Methods: This study was an FDA approved IDE multicenter pilot study. From 1/97 to 4/97, 14 patients were entered into a prospective, randomized trial. All patients had single level lumbar degenerative disc disease that was refractory to prolonged nonoperative care and were candidates for anterior interbody fusion of L4-5 or L5-S1. After consent, patients were randomized to either the control group (N-3) and received autogenous bone inside tapered titanium fusion cages (NOVUS LT, Sofamor Danek Memphis, TN) or to the investigational group (N = 11) and received rhBMP-2 (1.5 mg/ml)(Genetics Institute, Cambridge MA) delivered in a collagen sponge (Helistat, Integra Life Sciences, Plainsboro, NJ) inside the fusion cages. Depending on the size, the sponge in each cage was soaked with from 1.3 to 2.6 ml of the rhBMP2 solution. Patients were followed at regular intervals with plain x-ray, CT scan with reconstruction, and a full panel of blood tests. Radiographs were reviewed by an independent blinded radiologist with fusion defined as < 5 degrees of sagittal motion, absence of radiolucent lines, and presence of continuous bone through the cages. Clinical results were assessed using an outcomes questionnaire including the SF-36 general health status and Oswestry low back specific instruments.

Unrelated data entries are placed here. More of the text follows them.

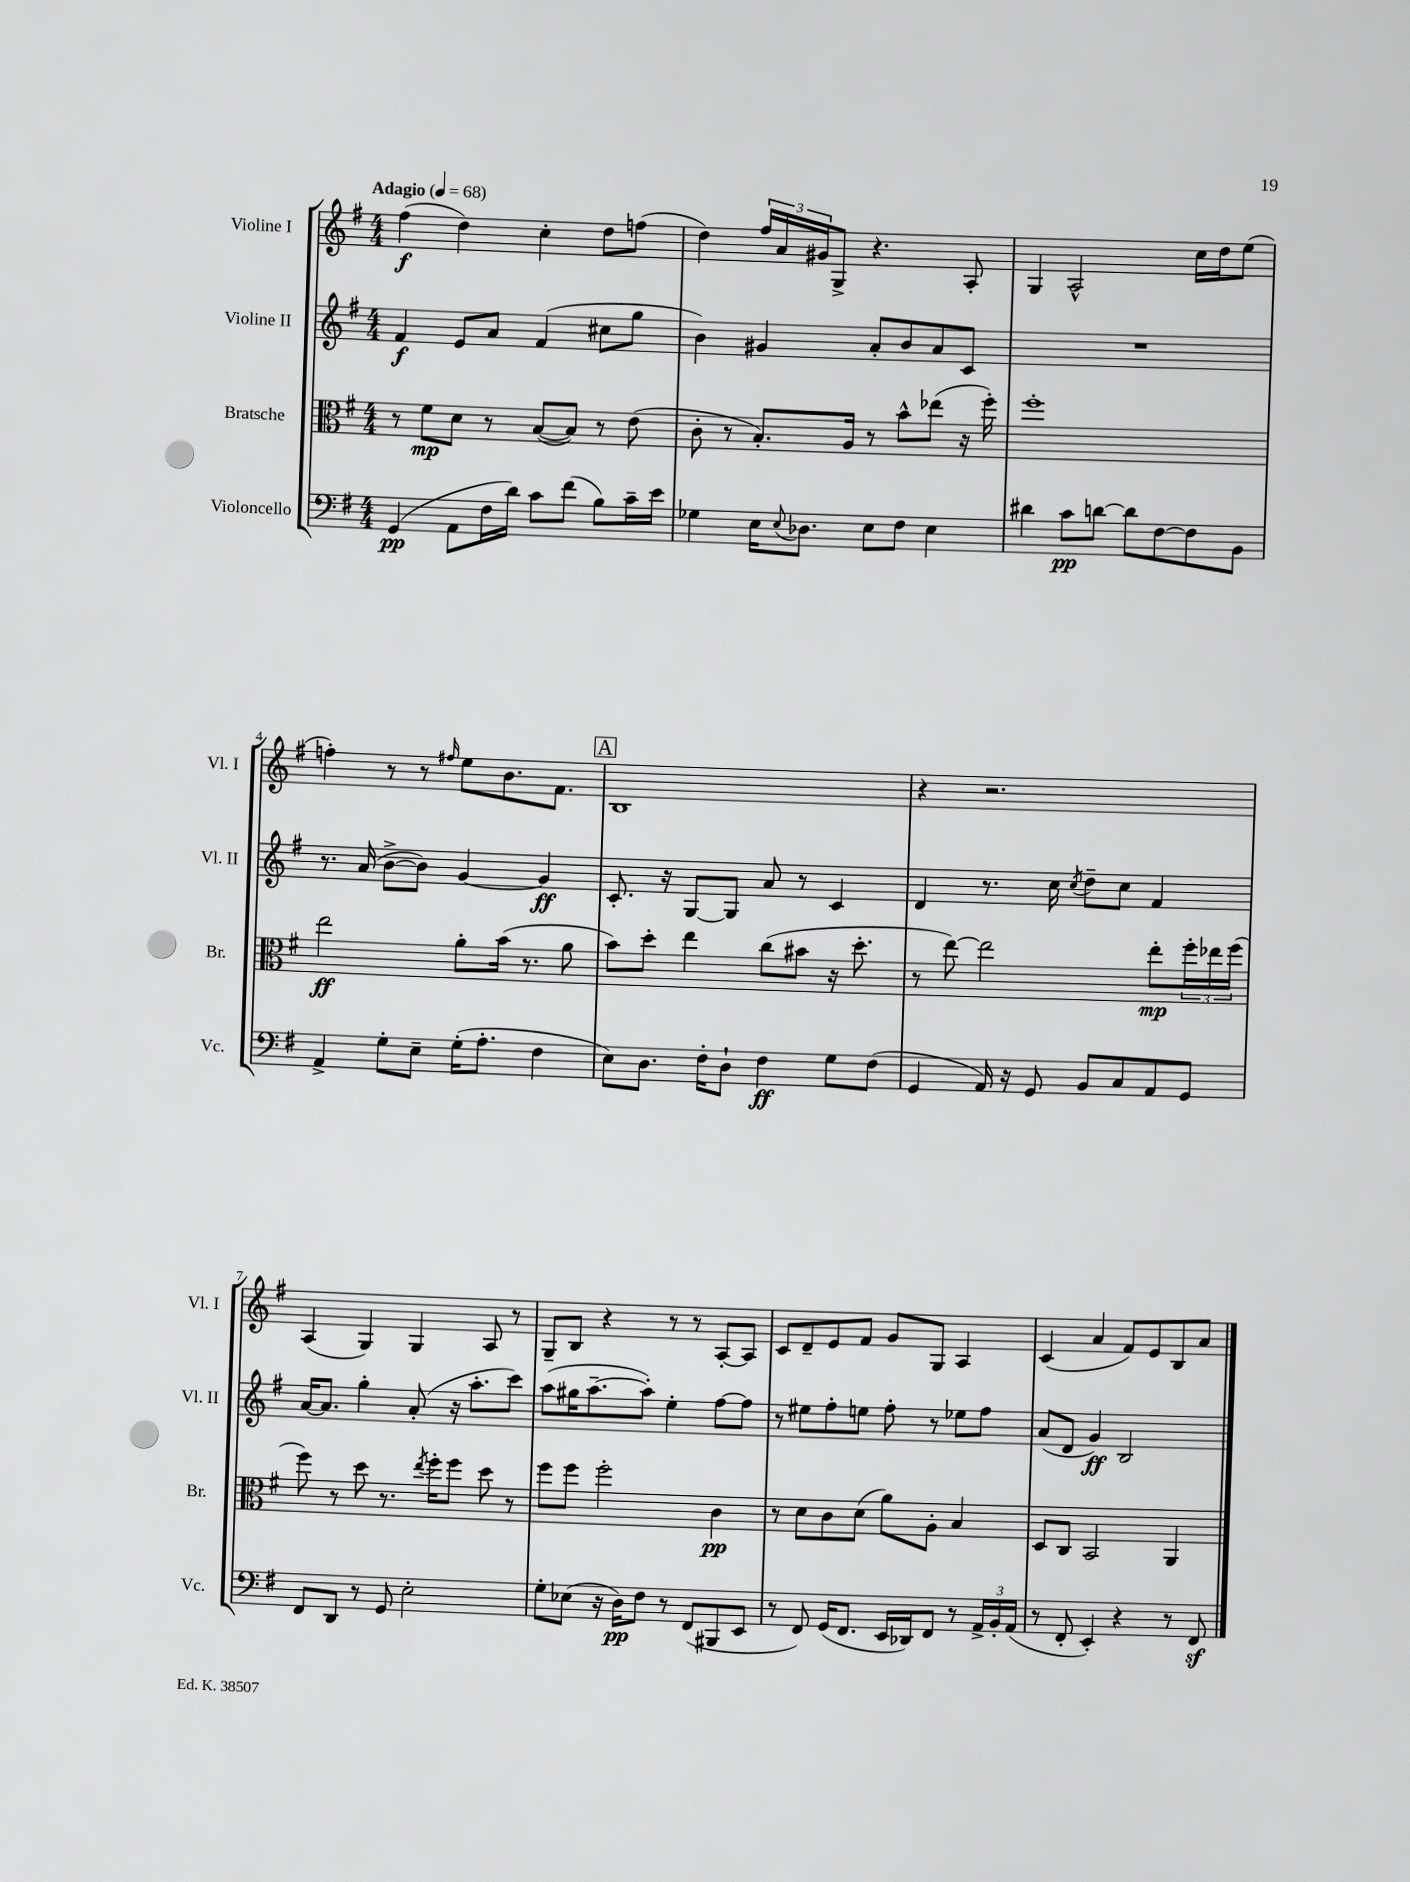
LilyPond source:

<<
\new StaffGroup <<
\new Staff = "s0" \with { instrumentName = "Violine I" shortInstrumentName = "Vl. I" } {
    \clef treble \key g \major \numericTimeSignature \time 4/4 \tempo "Adagio" 4 = 68
    fis''4\f( d''4) c''4-. d''8 f''8( |
    d''4) \tuplet 3/2 { fis''16 a'16 gis'16 } g8-> r4. a8-. |
    g4 a2-^ c''16 d''16 e''8( |
    f''4-.) r8 r8 \grace { fis''16 } e''8 b'8. fis'8. |
    \mark \markup { \box "A" } b1 |
    r4 r2. |
    a4( g4) g4 a8 r8 |
    g8-- b8 r4 r8 r8 a8~-. a8 |
    c'8 d'8-- e'8 fis'8 g'8 g8 a4 |
    c'4( a'4 fis'8) e'8 b8 a'8 \bar "|." |
}
\new Staff = "s1" \with { instrumentName = "Violine II" shortInstrumentName = "Vl. II" } {
    \clef treble \key g \major \numericTimeSignature \time 4/4
    fis'4\f e'8 a'8 fis'4( cis''8 g''8 |
    b'4) gis'4 a'8-. b'8 a'8 c'8 |
    R1 |
    r8. a'16( b'8~-> b'8) g'4~ g'4\ff |
    \mark \markup { \box "A" } c'8.-. r16 g8~ g8 a'8 r8 c'4 |
    d'4 r8. c''16 \acciaccatura { c''8 } d''8-- c''8 fis'4 |
    a'16~ a'8. g''4-. a'8-.( r16 a''8.-. c'''8) |
    a''8( gis''16 a''8.~-- a''8-.) e''4-. fis''8~ fis''8 |
    r8 eis''8 fis''8-. e''8 fis''8-. r8 ees''8 fis''8 |
    a'8( d'8 g'4\ff) b2 \bar "|." |
}
\new Staff = "s2" \with { instrumentName = "Bratsche" shortInstrumentName = "Br." } {
    \clef alto \key g \major \numericTimeSignature \time 4/4
    r8 fis'8\mp d'8 r8 b8~( b8) r8 e'8( |
    c'8-. r8 b8.-.) a16 r8 b'8-^ ees''8( r16 fis''16-.) |
    fis''1-. |
    e''2\ff a'8-. b'16( r8. a'8 |
    \mark \markup { \box "A" } b'8) d''8-. e''4 c''8( bis'8 r16 d''8.-. |
    r8 e''8~) e''2 e''8-.\mp \tuplet 3/2 { fis''16-. ees''16 fis''16( } |
    fis''8) r8 d''8 r8. \acciaccatura { e''8 } fis''16-. fis''8 d''8 r8 |
    fis''8 fis''8 fis''2-. c'4\pp |
    r8 d'8 c'8 d'8( a'8) a8-. b4 |
    d8 c8 b,2 a,4 \bar "|." |
}
\new Staff = "s3" \with { instrumentName = "Violoncello" shortInstrumentName = "Vc." } {
    \clef bass \key g \major \numericTimeSignature \time 4/4
    g,4\pp( a,8 fis16 d'16) c'8 fis'8( b8) c'16-- e'16 |
    ges4 e16 \appoggiatura { e8 } des8. e8 fis8 e4 |
    dis'4 c'8\pp d'8~ d'8 fis8~ fis8 b,8 |
    a,4-> g8-. e8-- g16-.( a8.-. fis4 |
    \mark \markup { \box "A" } e8) d8. fis16-. d8-! fis4\ff g8 fis8( |
    g,4 a,16) r16 g,8 b,8 c8 a,8 g,8 |
    fis,8 d,8 r8 g,8 e2-. |
    g8-. ees8( r16 d16\pp) fis8 r8 fis,8( bis,,8 e,8 |
    r8 fis,8) g,16( fis,8. e,16 des,16) fis,8 r8 \tuplet 3/2 { a,16-> b,16-. a,16( } |
    r8 fis,8-. e,4-.) r4 r8 fis,8\sf \bar "|." |
}
>>
>>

Results: All 14 patients were available for 1-year follow-up. No cages displaced and no further surgeries were required. Mean hospital stay was 2.0 days for the rhBMP-2 patients compared to 3.3 days for the autograft controls. Of the 11 rhBMP2 patients, 10 of 11 were judged to be fused at 3 months. At 6 months and 1-year all 11 rhBMP-2 patients were noted to have a solid arthrodesis. Of the 3 control patients, 2 had solid arthodesis and one had an apparent nonunion at 1 year. On sagittal CT scan reconstruction new bone growth was seen throughout and anterior to the cages that were filled with rhBMP-2. No patients had bone formation outside of the desired area. The control patient with the nonunion had a halo surrounding the cage on the sagittal CT reconstruction. This patient had persistence of low back pain. Compared to preop, the Oswestry scores at 3 months were decreased in the rhBMP-2 group (39 to 30) compared to controls which were increased (35 to 43) and both mean scores were similar at 6 months (28 and 27). Conclusion: The preliminary results from this clinical trial with rhBMP-2 inside interbody fusion cages were excellent and support a larger pivotal trial. The arthrodesis was found to occur more rapidly and reliably than in the controls, although the sample size was limited. In addition to faster bone healing, a major advantage was the elimination of bone graft donor site morbidity and realization of decreased hospital stay. No evidence of excessive bone formation or systemic complications occurred. Moreover, this study provides one of the first demonstrations of consistent and unequivocal osteoinduction by a recombinant growth factor in humans.